WORK INSTRUCTION 1: From the passage on cognitive styles, list every distinct cited work by its authors and year.
WORK INSTRUCTION 2: Swap "anxiety" for "worry" and write out the passage on cognitive styles again, everything from "One must also" down to "of actual peril.".
WORK INSTRUCTION 3: Proceed with the passage on cognitive styles, picking up after its final sentence.
(TEXT FOR ANALYSIS begins)
Scholars suggests that this type of research demonstrates the need for security and certainty — such as social conformity, intolerance of ambiguity, threat sensitivity, and needs for order, structure, and security — attract people to a to a more conservative ideology (e.g., Jost, Glaser, Kruglanski, & Sulloway, 2003).

One must also keep in mind — that if more political progressiveness is associated with less fear, or anxiety, this does open the door for more permissiveness in risk-taking behaviors. This can result in the vulnerability in the acceptance or normalization of potentially dangerous behaviors. A certain about of fear or anxiety is required for safety or discrimination of actual peril.

Group Behavior

The outcome of system 1 or biased prone fast-emotional thinking may also have to do with adherence to one’s own reference group. Research has indicated the need for closure induces group-centrism as well as in-group favoritism and out-group derogation (Kruglanski, Pierro, Mannetti, & De Grada, 2006). This means the bias towards one’s own actual or psychological group membership, and need to “vilify” the perceived “outgroup”. This would be likely be true regardless of political leanings, but certainly can become more prone as for the ‘ideologues” at both ends of the political spectrum. This really suggests modern day “tribalism” and the emotional need to seek group affiliation and fear of the “other” (outgroup). Another outcome in need for System 1 thinking is an association for the demand in consensus under heightened need for closure. Kruglanski, Pierro, Mannetti, & De Grada, (2006) states this demand for consensus “may encourage the emergence of an autocratic influence structure in the group the likelihood of groupthink increases when decision makers are under stress occasioned, for example, by the complexity and impenetrability of the issues being addressed” (p.96).

Coping and Health Outcomes

What are the impacts of the way we think? Do cognitive styles impact our health in any way? Based on existing research, it is suggested that cognitive styles associated with System 1 fear-based reflexive thinking and intolerance of uncertainty does predict a worse course of depression as well as rendering an individual prone to depression onset (Flannelly, Koenig, Galek, & Ellison, 2007 ; Berenbaum, Bredemeier, & Thompson, 2008). Need for cognitive closure also may be related to irrational or deluded thinking — as researchers found individuals with a history of persecutory delusions display a higher need for closure and a more extreme “jumping to conclusions bias” than healthy control participants (Colbert, & Peters, 2002). Researchers have also found a relationship between a high need for closure and difficulty in coping with stressful situations, such as organizational change and job insecurity (Kruglanski et al., 2007).
(TEXT FOR ANALYSIS ends)
(DATA FOR REVIEW begins)
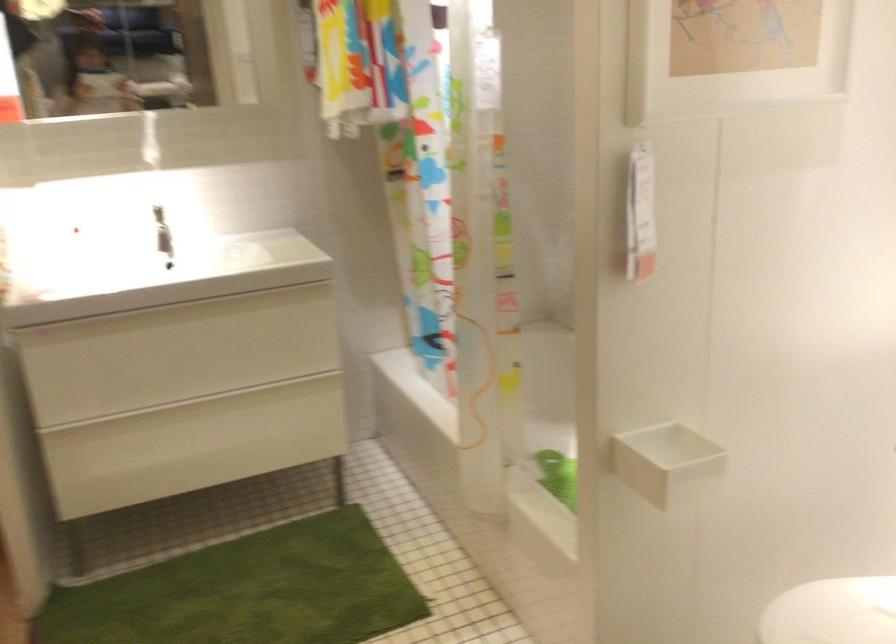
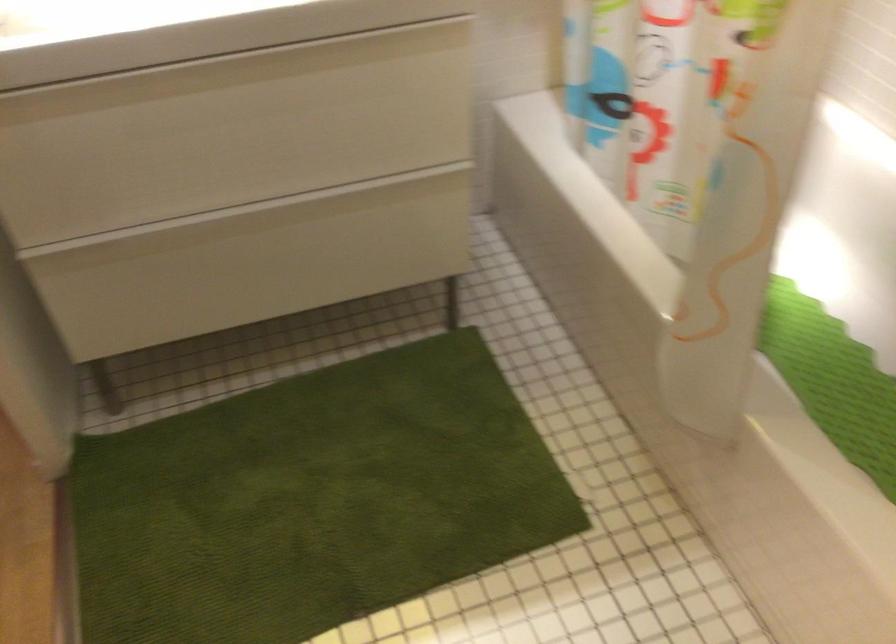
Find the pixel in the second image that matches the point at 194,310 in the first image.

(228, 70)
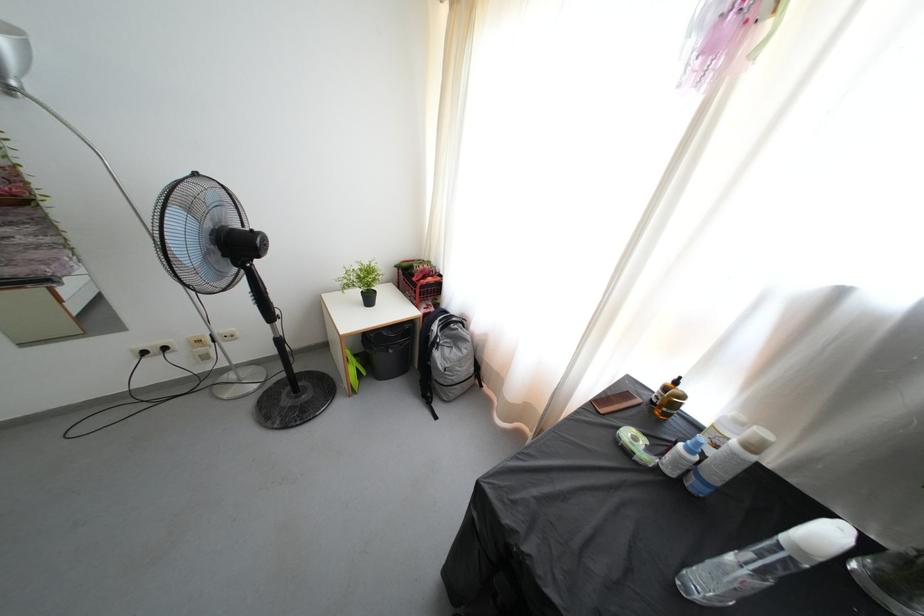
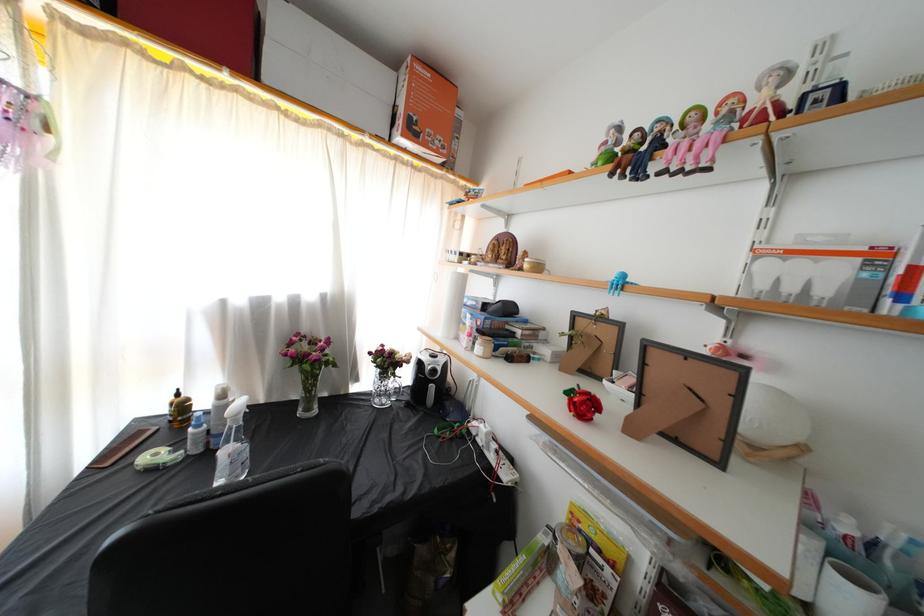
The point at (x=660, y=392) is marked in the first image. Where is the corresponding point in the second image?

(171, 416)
(DATA FOR REVIEW ends)
(DATA FOR REVIEW begins)
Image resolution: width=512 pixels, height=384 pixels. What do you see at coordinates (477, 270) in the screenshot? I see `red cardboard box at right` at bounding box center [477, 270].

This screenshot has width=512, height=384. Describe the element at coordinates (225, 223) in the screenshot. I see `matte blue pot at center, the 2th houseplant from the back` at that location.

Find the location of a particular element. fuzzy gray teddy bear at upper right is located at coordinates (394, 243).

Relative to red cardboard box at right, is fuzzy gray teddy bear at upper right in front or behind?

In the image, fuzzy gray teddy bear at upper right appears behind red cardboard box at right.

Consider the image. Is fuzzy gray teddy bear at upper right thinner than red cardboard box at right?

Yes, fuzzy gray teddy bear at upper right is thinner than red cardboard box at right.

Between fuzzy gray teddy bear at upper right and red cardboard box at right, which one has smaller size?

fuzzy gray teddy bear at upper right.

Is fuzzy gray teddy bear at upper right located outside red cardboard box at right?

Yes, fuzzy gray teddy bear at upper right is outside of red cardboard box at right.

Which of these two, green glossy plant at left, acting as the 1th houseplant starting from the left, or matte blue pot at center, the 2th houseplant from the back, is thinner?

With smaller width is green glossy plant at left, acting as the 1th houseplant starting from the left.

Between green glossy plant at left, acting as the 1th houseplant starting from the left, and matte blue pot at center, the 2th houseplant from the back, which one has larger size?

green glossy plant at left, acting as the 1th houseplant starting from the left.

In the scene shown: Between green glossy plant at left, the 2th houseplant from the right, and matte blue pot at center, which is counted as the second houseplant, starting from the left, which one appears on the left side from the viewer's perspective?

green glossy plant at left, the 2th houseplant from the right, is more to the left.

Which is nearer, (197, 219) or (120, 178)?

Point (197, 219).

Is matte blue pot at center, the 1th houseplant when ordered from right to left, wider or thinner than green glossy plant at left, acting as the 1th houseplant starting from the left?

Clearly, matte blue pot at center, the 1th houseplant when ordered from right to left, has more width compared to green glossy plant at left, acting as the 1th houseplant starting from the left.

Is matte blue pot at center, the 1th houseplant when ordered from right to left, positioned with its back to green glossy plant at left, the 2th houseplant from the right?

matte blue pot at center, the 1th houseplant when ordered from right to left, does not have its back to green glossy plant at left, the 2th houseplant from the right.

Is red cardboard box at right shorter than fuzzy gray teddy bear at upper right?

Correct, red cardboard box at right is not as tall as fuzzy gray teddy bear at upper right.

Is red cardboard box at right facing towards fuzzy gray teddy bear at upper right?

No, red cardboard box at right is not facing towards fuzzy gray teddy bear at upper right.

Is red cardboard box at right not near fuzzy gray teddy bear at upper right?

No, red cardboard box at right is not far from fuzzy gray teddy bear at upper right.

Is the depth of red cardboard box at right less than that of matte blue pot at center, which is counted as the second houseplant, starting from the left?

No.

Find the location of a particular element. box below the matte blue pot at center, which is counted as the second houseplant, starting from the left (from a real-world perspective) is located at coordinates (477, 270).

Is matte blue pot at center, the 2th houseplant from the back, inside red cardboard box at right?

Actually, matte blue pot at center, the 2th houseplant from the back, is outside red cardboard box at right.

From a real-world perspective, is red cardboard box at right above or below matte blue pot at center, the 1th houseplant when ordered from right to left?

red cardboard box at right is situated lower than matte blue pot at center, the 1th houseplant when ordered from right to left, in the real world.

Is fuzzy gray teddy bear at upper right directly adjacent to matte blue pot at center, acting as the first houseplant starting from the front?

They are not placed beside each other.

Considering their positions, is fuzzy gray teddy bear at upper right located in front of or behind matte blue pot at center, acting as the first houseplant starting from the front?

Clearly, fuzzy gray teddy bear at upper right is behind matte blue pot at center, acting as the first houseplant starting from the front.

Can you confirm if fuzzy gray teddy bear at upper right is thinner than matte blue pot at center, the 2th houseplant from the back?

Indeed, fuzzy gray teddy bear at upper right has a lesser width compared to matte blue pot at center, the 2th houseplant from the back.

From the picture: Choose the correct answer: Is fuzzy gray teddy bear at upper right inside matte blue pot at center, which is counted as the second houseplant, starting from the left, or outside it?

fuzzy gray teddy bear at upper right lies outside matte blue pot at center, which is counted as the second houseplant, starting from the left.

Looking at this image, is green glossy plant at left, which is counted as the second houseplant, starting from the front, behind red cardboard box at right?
(DATA FOR REVIEW ends)
RESPONSE AREA 1:
- Jost, Glaser, Kruglanski, & Sulloway, 2003
- Kruglanski, Pierro, Mannetti, & De Grada, 2006
- Flannelly, Koenig, Galek, & Ellison, 2007
- Berenbaum, Bredemeier, & Thompson, 2008
- Colbert, & Peters, 2002
- Kruglanski et al., 2007

RESPONSE AREA 2:
One must also keep in mind — that if more political progressiveness is associated with less fear, or worry, this does open the door for more permissiveness in risk-taking behaviors. This can result in the vulnerability in the acceptance or normalization of potentially dangerous behaviors. A certain about of fear or worry is required for safety or discrimination of actual peril.

RESPONSE AREA 3:
An additional recent interesting study examined political party affiliation, political ideology, and associations with lifespan mortality (Pabayo, Kawachi, & Muennig, 2015). It was found that people who identified as holding a more conservative ideology were 6 percent more likely to die during the study period, compared with people who identified with liberal or progressive ideologies. It was also noted that independents were less likely to die during the study period than either group. Although this is merely one study and it would be hard to generalize the results of this one study — further studies should examine what psychological variables in thinking and beliefs systems may be related to health outcomes. Existing research seems to trend towards the idea that System 1 thinking, while serving a short term benefit, may be less than optimal for overall health outcome. Political thinking is likely an expression of underlying processes and needs, and there is likely a complex relationship between our beliefs (even political ones) and our behavior and even our health.

Overall, we must be rational about our irrationality, especially when it concerns politics. Unfortunately, this seems easier said than done, but the only certainty is that we must try.